▸ **TASK REQUIREMENTS**: Across all of the records below, determine the number of lines containing the string "không"; reply with that number only.
[Start of section]
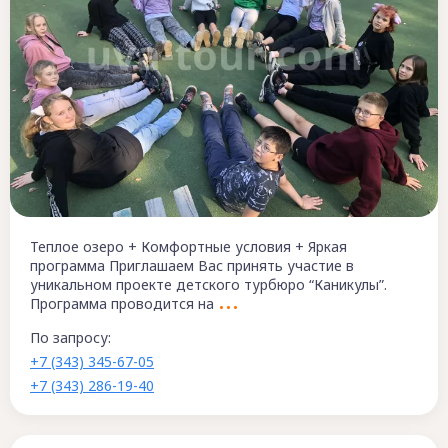
Теплое озеро + Комфортные условия + Яркая
программа Приглашаем Вас принять участие в
уникальном проекте детского турбюро “Каникулы”.
Программа проводится на
По запросу:
+7 (343) 345-67-05
+7 (343) 286-19-40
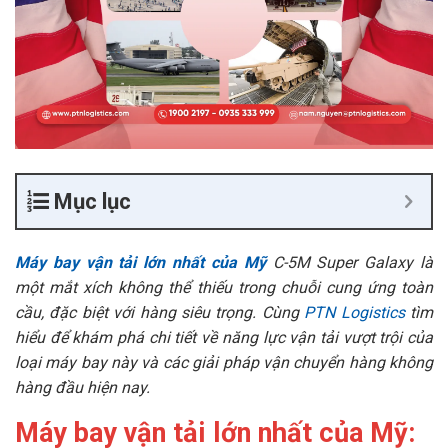
Mục lục
Máy bay vận tải lớn nhất của Mỹ
C-5M Super Galaxy là
một mắt xích không thể thiếu trong chuỗi cung ứng toàn
cầu, đặc biệt với hàng siêu trọng. Cùng
PTN Logistics
tìm
hiểu để khám phá chi tiết về năng lực vận tải vượt trội của
loại máy bay này và các giải pháp vận chuyển hàng không
hàng đầu hiện nay.
Máy bay vận tải lớn nhất của Mỹ:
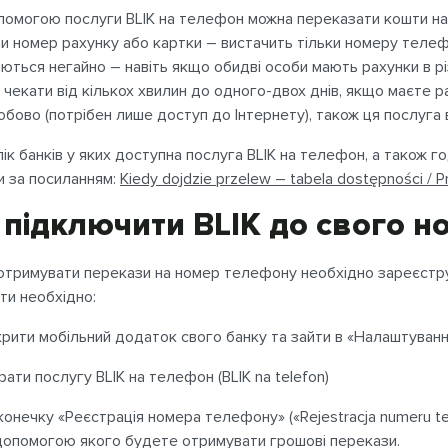
помогою послуги BLIK на телефон можна переказати кошти на 
и номер рахунку або картки – вистачить тільки номеру телеф
яються негайно – навіть якщо обидві особи мають рахунки в р
 чекати від кількох хвилин до одного-двох днів, якщо маєте ра
обово (потрібен лише доступ до Інтернету), також ця послуга
ік банків у яких доступна послуга BLIK на телефон, а також 
и за посиланням:
Kiedy dojdzie przelew – tabela dostępności / Pr
 підключити BLIK до свого 
тримувати перекази на номер телефону необхідно зареєстру
ти необхідно:
крити мобільний додаток свого банку та зайти в «Налаштування
рати послугу BLIK на телефон (BLIK na telefon)
іконечку «Реєстрація номера телефону» («Rejestracja numeru t
допомогою якого будете отримувати грошові перекази.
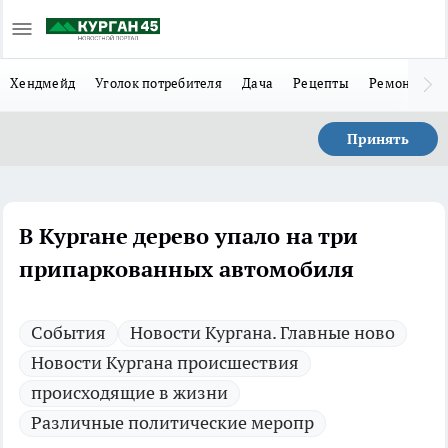
Хендмейд
Уголок потребителя
Дача
Рецепты
Ремонт
Л
Принять
В Кургане дерево упало на три
припаркованных автомобиля
Cобытия
Новости Кургана. Главные ново
Новости Кургана происшествия
происходящие в жизни
Различные политические меропр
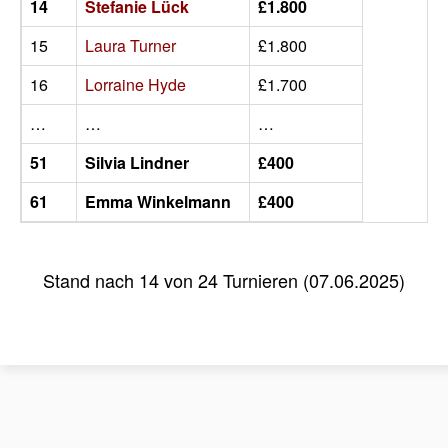
14
Stefanie Lück
£1.800
15
Laura Turner
£1.800
16
Lorraine Hyde
£1.700
…
…
…
51
Silvia Lindner
£400
61
Emma Winkelmann
£400
Stand nach 14 von 24 Turnieren (07.06.2025)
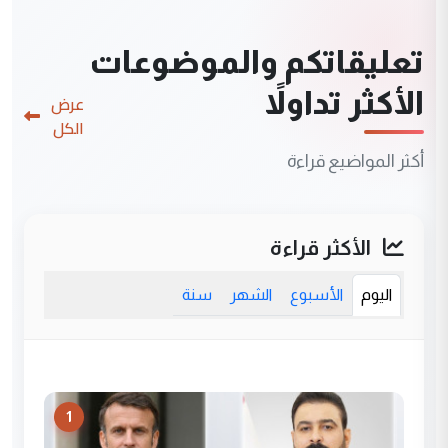
تعليقاتكم والموضوعات
الأكثر تداولاً
عرض
الكل
أكثر المواضيع قراءة
الأكثر قراءة
اليوم
الأسبوع
الشهر
سنة
1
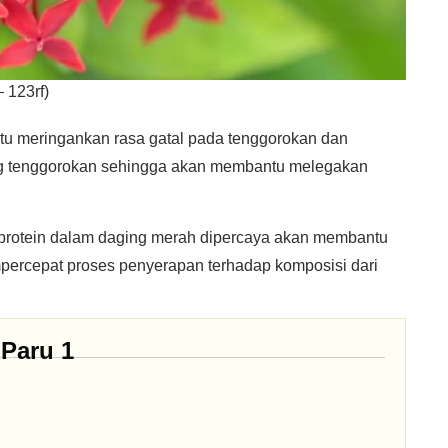
 123rf)
u meringankan rasa gatal pada tenggorokan dan
 tenggorokan sehingga akan membantu melegakan
rotein dalam daging merah dipercaya akan membantu
ercepat proses penyerapan terhadap komposisi dari
Paru 1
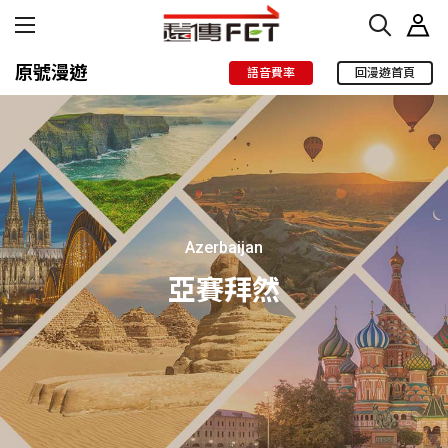
原號漫遊
語音費率
回漫遊首頁
Azerbaijan
亞賽拜然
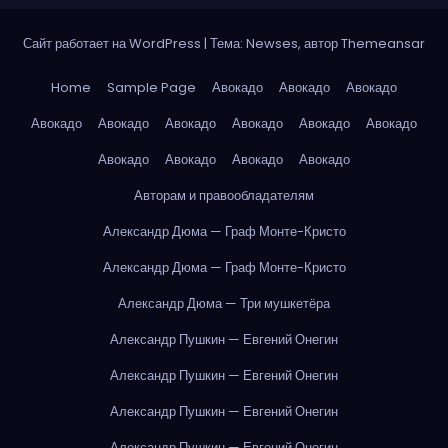
Сайт работает на WordPress
|
Тема: Newses, автор
Themeansar
Home
Sample Page
Авокадо
Авокадо
Авокадо
Авокадо
Авокадо
Авокадо
Авокадо
Авокадо
Авокадо
Авокадо
Авокадо
Авокадо
Авокадо
Авторам и правообладателям
Александр Дюма — Граф Монте-Кристо
Александр Дюма — Граф Монте-Кристо
Александр Дюма — Три мушкетёра
Александр Пушкин — Евгений Онегин
Александр Пушкин — Евгений Онегин
Александр Пушкин — Евгений Онегин
Александр Пушкин — Евгений Онегин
[End of section]
▸ **RESULT**: 2